-- Opening Marker --

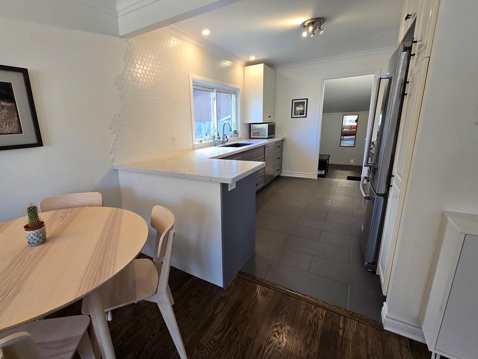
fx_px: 207
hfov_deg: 97.6
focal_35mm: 15
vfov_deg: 81.8
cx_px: 207
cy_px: 176
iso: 100
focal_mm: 2.2
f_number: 2.2
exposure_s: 1/60
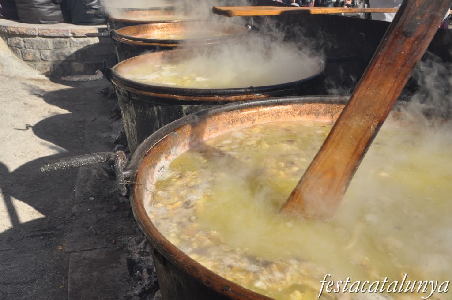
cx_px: 226
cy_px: 150
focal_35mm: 33
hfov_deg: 57.3
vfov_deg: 39.9
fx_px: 414
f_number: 10
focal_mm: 22
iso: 320
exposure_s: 1/400
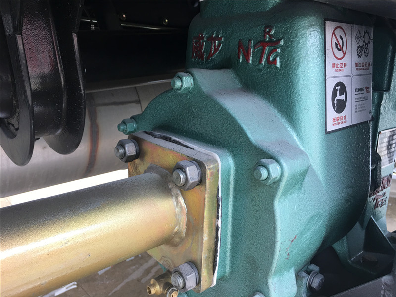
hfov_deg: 61.7
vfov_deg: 48.2
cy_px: 148
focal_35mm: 29
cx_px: 198
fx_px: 332
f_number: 2.2
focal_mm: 4.15
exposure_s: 1/33
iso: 25
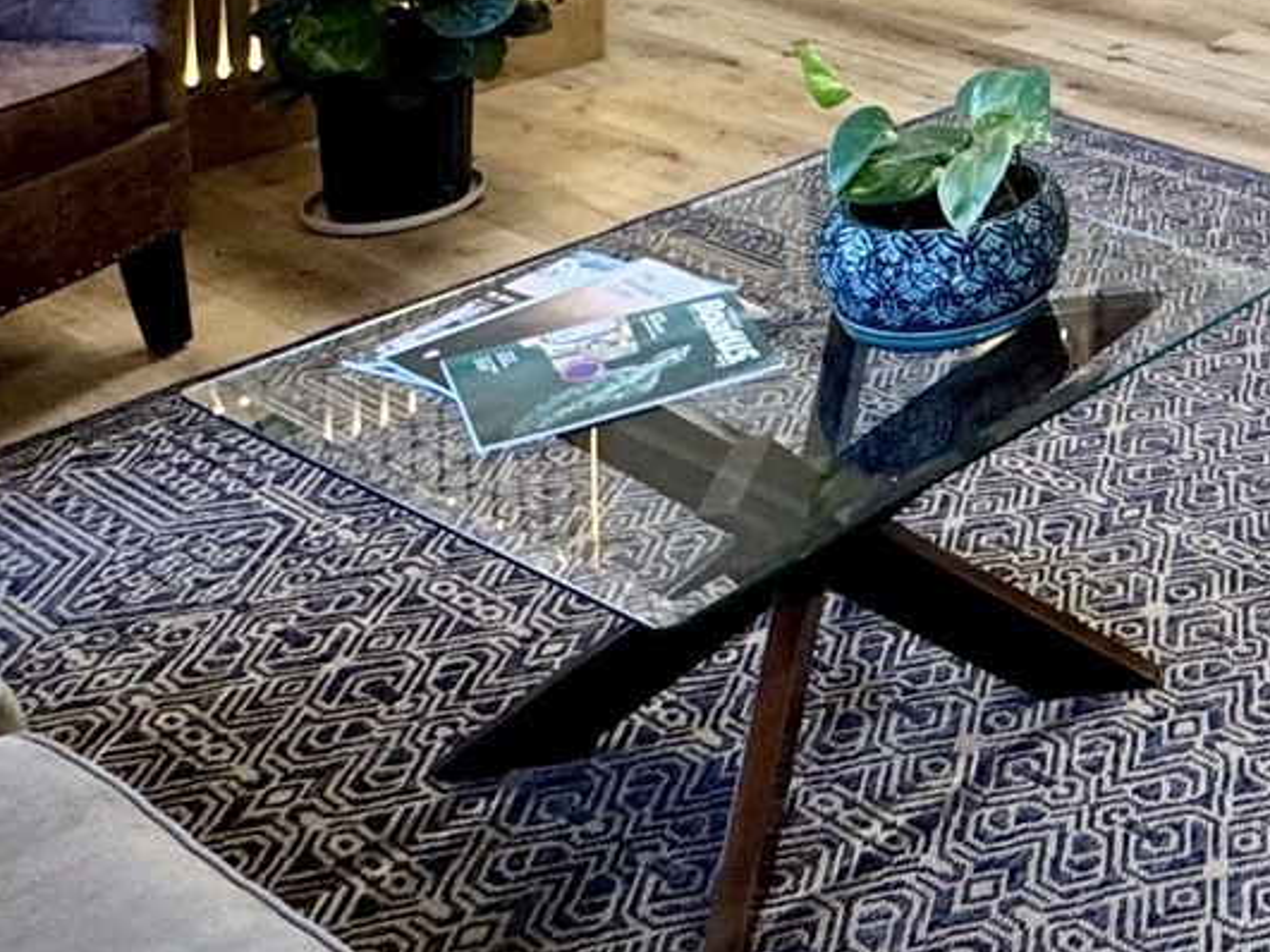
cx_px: 1777
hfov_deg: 27.5
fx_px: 1981
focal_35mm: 54
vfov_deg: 22.7
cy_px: -421
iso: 160
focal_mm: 2.22
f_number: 2.2
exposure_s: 1/60
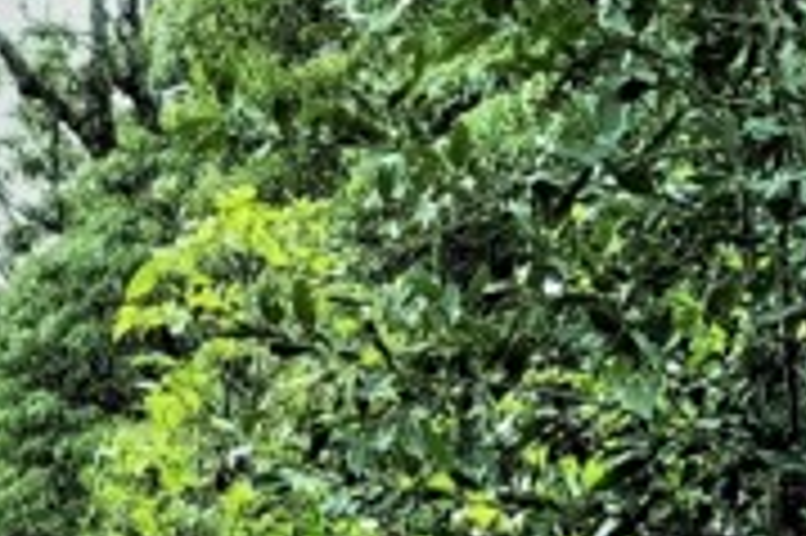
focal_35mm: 109
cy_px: 1049
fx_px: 2438
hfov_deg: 18.8
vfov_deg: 11.4
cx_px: 432
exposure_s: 1/230
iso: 104
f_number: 1.8
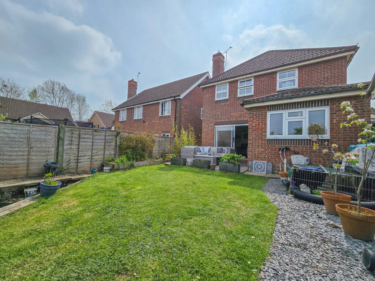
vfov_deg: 89.9
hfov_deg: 106.2
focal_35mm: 13
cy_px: 140
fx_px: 141
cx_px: 188
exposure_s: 1/6000
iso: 50
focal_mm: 2.2
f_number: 2.2
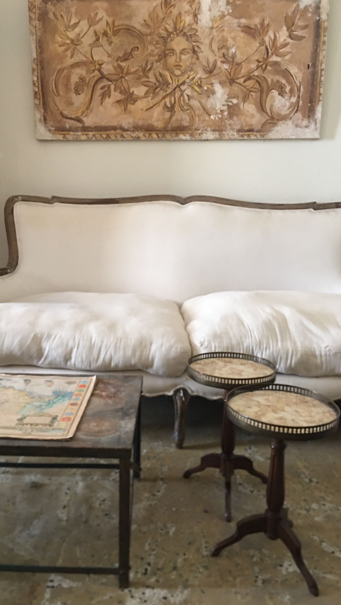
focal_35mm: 32
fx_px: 514
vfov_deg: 61.0
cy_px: 302
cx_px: 164
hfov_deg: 36.7
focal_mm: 4.15
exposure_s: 1/10
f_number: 2.2
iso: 80
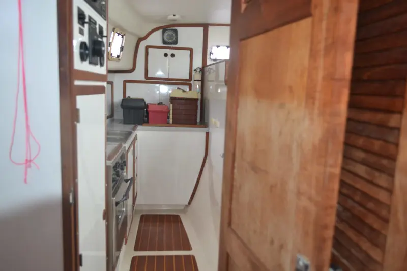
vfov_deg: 47.9
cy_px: 136
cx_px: 204
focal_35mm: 27
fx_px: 305
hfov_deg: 67.4
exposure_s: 1/125
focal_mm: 18
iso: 400
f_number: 4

-- Closing Marker --

— TASK GOAL —
Excluding the pictures, transcribe all of the entries exactly.

— SOLUTION —
fx_px: 207
hfov_deg: 97.6
focal_35mm: 15
vfov_deg: 81.8
cx_px: 207
cy_px: 176
iso: 100
focal_mm: 2.2
f_number: 2.2
exposure_s: 1/60
cx_px: 226
cy_px: 150
focal_35mm: 33
hfov_deg: 57.3
vfov_deg: 39.9
fx_px: 414
f_number: 10
focal_mm: 22
iso: 320
exposure_s: 1/400
hfov_deg: 61.7
vfov_deg: 48.2
cy_px: 148
focal_35mm: 29
cx_px: 198
fx_px: 332
f_number: 2.2
focal_mm: 4.15
exposure_s: 1/33
iso: 25
cx_px: 1777
hfov_deg: 27.5
fx_px: 1981
focal_35mm: 54
vfov_deg: 22.7
cy_px: -421
iso: 160
focal_mm: 2.22
f_number: 2.2
exposure_s: 1/60
focal_35mm: 109
cy_px: 1049
fx_px: 2438
hfov_deg: 18.8
vfov_deg: 11.4
cx_px: 432
exposure_s: 1/230
iso: 104
f_number: 1.8
vfov_deg: 89.9
hfov_deg: 106.2
focal_35mm: 13
cy_px: 140
fx_px: 141
cx_px: 188
exposure_s: 1/6000
iso: 50
focal_mm: 2.2
f_number: 2.2
focal_35mm: 32
fx_px: 514
vfov_deg: 61.0
cy_px: 302
cx_px: 164
hfov_deg: 36.7
focal_mm: 4.15
exposure_s: 1/10
f_number: 2.2
iso: 80
vfov_deg: 47.9
cy_px: 136
cx_px: 204
focal_35mm: 27
fx_px: 305
hfov_deg: 67.4
exposure_s: 1/125
focal_mm: 18
iso: 400
f_number: 4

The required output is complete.